┌─ PROVIDED ENTRIES
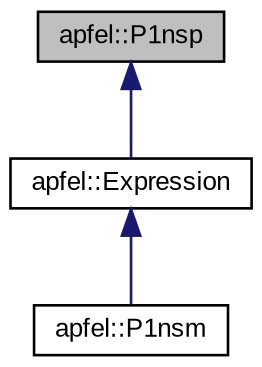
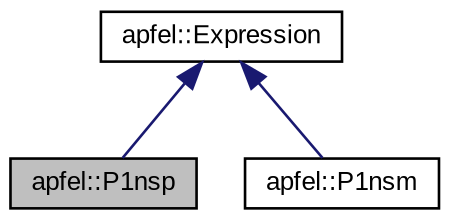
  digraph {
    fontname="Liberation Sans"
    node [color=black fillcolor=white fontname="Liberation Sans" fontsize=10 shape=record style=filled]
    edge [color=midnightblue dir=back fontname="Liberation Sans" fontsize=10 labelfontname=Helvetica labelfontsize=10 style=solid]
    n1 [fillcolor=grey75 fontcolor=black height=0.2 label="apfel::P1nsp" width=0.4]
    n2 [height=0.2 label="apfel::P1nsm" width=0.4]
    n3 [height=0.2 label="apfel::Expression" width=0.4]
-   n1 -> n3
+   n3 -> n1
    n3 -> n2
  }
└─
> _EXERCISE AIM_:
Rewrite these lines with every "Liberation Sans" changed to "DejaVu Sans" and everything else unchanged. Leave out the pictures.

> _REPLY_:
  digraph {
    fontname="DejaVu Sans"
    node [color=black fillcolor=white fontname="DejaVu Sans" fontsize=10 shape=record style=filled]
    edge [color=midnightblue dir=back fontname="DejaVu Sans" fontsize=10 labelfontname=Helvetica labelfontsize=10 style=solid]
    n1 [fillcolor=grey75 fontcolor=black height=0.2 label="apfel::P1nsp" width=0.4]
    n2 [height=0.2 label="apfel::P1nsm" width=0.4]
    n3 [height=0.2 label="apfel::Expression" width=0.4]
-   n1 -> n3
+   n3 -> n1
    n3 -> n2
  }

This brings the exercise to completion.